Many experts agree that, before investing in a proper radon mitigation system, a home should be tested a second time to confirm the high levels as dangerous. It is not unusual, after all, for radon levels to vary over the course of time and even from season to season. Once levels have been confirmed as dangerously high by a second opinion, professional radon experts can develop a plan to minimize exposure.
A radon mitigation system most often consists of a vent pipe and a fan. The vent pipe goes down through the foundation, and the fan draws up the radon and ventilates it outside the home. Active Soil Depressurization (vent pipe and fan) is really the only sure way to create a radon system that works all twelve months of the year.
Home mitigation systems can vary on whether a home has a full or half-basement, crawlspace or concrete slab. They are usually always made more effective when any cracks are properly sealed. Regular radon testing should continue after mitigation has been completed.
Keep in mind that radon occurs naturally. It is generally not a problem in the open air because it dissipates so quickly.

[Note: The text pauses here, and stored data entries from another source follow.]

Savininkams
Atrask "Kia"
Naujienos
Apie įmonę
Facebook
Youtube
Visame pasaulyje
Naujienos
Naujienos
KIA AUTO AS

Because radon comes out of the soil it becomes trapped under the concrete foundation, it is an issue in some homes when it seeps through the flooring and gets trapped in an otherwise well-sealed home. By sealing the concrete this can reduce radon from entering a home and having a mitigation system can draw this dangerous gas right from the ground to the outside open air.

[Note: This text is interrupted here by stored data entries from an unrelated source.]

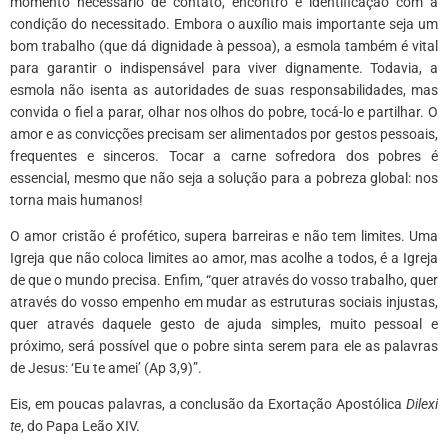
momento necessário de contato, encontro e identificação com a
condição do necessitado. Embora o auxílio mais importante seja um
bom trabalho (que dá dignidade à pessoa), a esmola também é vital
para garantir o indispensável para viver dignamente. Todavia, a
esmola não isenta as autoridades de suas responsabilidades, mas
convida o fiel a parar, olhar nos olhos do pobre, tocá-lo e partilhar. O
amor e as convicções precisam ser alimentados por gestos pessoais,
frequentes e sinceros. Tocar a carne sofredora dos pobres é
essencial, mesmo que não seja a solução para a pobreza global: nos
torna mais humanos!
O amor cristão é profético, supera barreiras e não tem limites. Uma
Igreja que não coloca limites ao amor, mas acolhe a todos, é a Igreja
de que o mundo precisa. Enfim, “quer através do vosso trabalho, quer
através do vosso empenho em mudar as estruturas sociais injustas,
quer através daquele gesto de ajuda simples, muito pessoal e
próximo, será possível que o pobre sinta serem para ele as palavras
de Jesus: ‘Eu te amei’ (Ap 3,9)”.
Eis, em poucas palavras, a conclusão da Exortação Apostólica
Dilexi
te
, do Papa Leão XIV.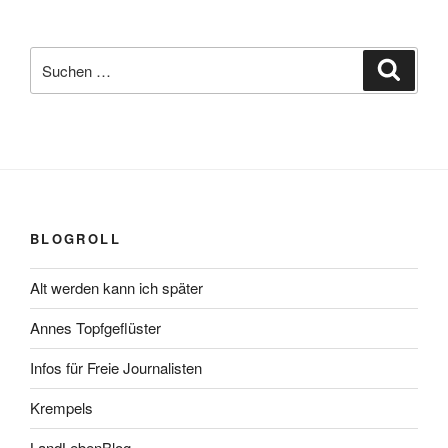
Suchen
Suche
nach:
BLOGROLL
Alt werden kann ich später
Annes Topfgeflüster
Infos für Freie Journalisten
Krempels
LandLebenBlog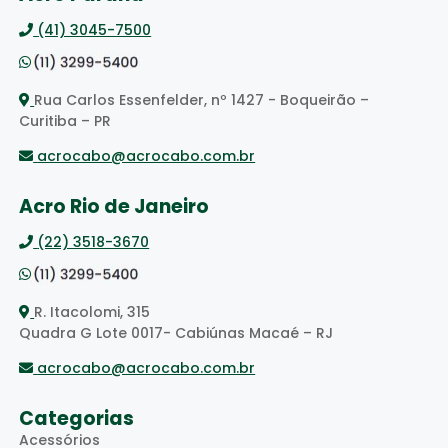
(41) 3045-7500
Rua Carlos Essenfelder, nº 1427 - Boqueirão –
Curitiba – PR
acrocabo@acrocabo.com.br
Acro Rio de Janeiro
(22) 3518-3670
R. Itacolomi, 315
Quadra G Lote 0017- Cabiúnas Macaé – RJ
acrocabo@acrocabo.com.br
Categorias
Acessórios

Fortunately for home buyers, radon mitigation is often relatively simple and inexpensive—even in severe cases.
If you are currently dealing with a radon issue, there are plenty of resources available, including programs to assist with the potential financial burden of testing and mitigation.

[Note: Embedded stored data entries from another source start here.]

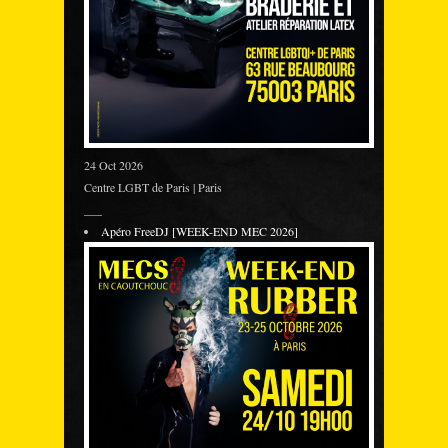
24 Oct 2026
Centre LGBT de Paris | Paris
___
Apéro FreeDJ [WEEK-END MEC 2026]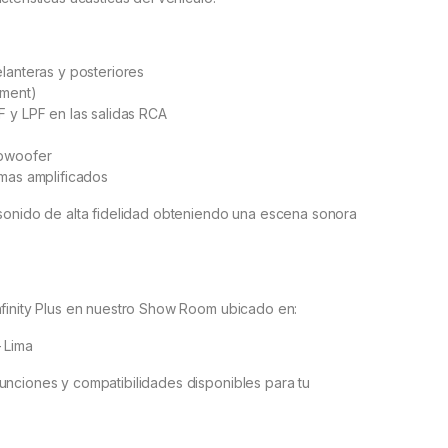
lanteras y posteriores
nment)
 y LPF en las salidas RCA
ubwoofer
mas amplificados
 sonido de alta fidelidad obteniendo una escena sonora
nfinity Plus en nuestro Show Room ubicado en:
– Lima
unciones y compatibilidades disponibles para tu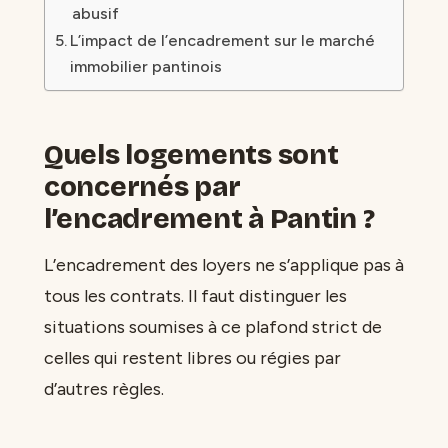
abusif
L’impact de l’encadrement sur le marché
immobilier pantinois
Quels logements sont
concernés par
l’encadrement à Pantin ?
L’encadrement des loyers ne s’applique pas à
tous les contrats. Il faut distinguer les
situations soumises à ce plafond strict de
celles qui restent libres ou régies par
d’autres règles.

Prospective homeowners should know that high levels of radon, although easily remedied, can cause serious health problems if ignored. It is, after all, a radioactive gaseous chemical that is odorless, tasteless, and virtually undetectable except by professionals and their specialized tools. Without question, it is an issue that buyers will want to address before the transfer of any property. That being said, it is a problem that can be resolved and shouldn't be the end of any home buying contract. A home will not need to be demolished because of a high radon test result.
Buyers do not have to be an expert on radon gas, but they should be aware of its existence and the fact that they are in a good position to negotiate a resolution through a contingency. By making an offer contingent on a property's ability to pass a radon test, it keeps the buyer protected and in control of their situation. Remember, it's often in the seller's best interest to make the current deal work.
Should you have any questions about the process or your options, talk with a real estate professional or attorney. Radon is a serious issue but is not necessarily a serious roadblock to a real estate transaction.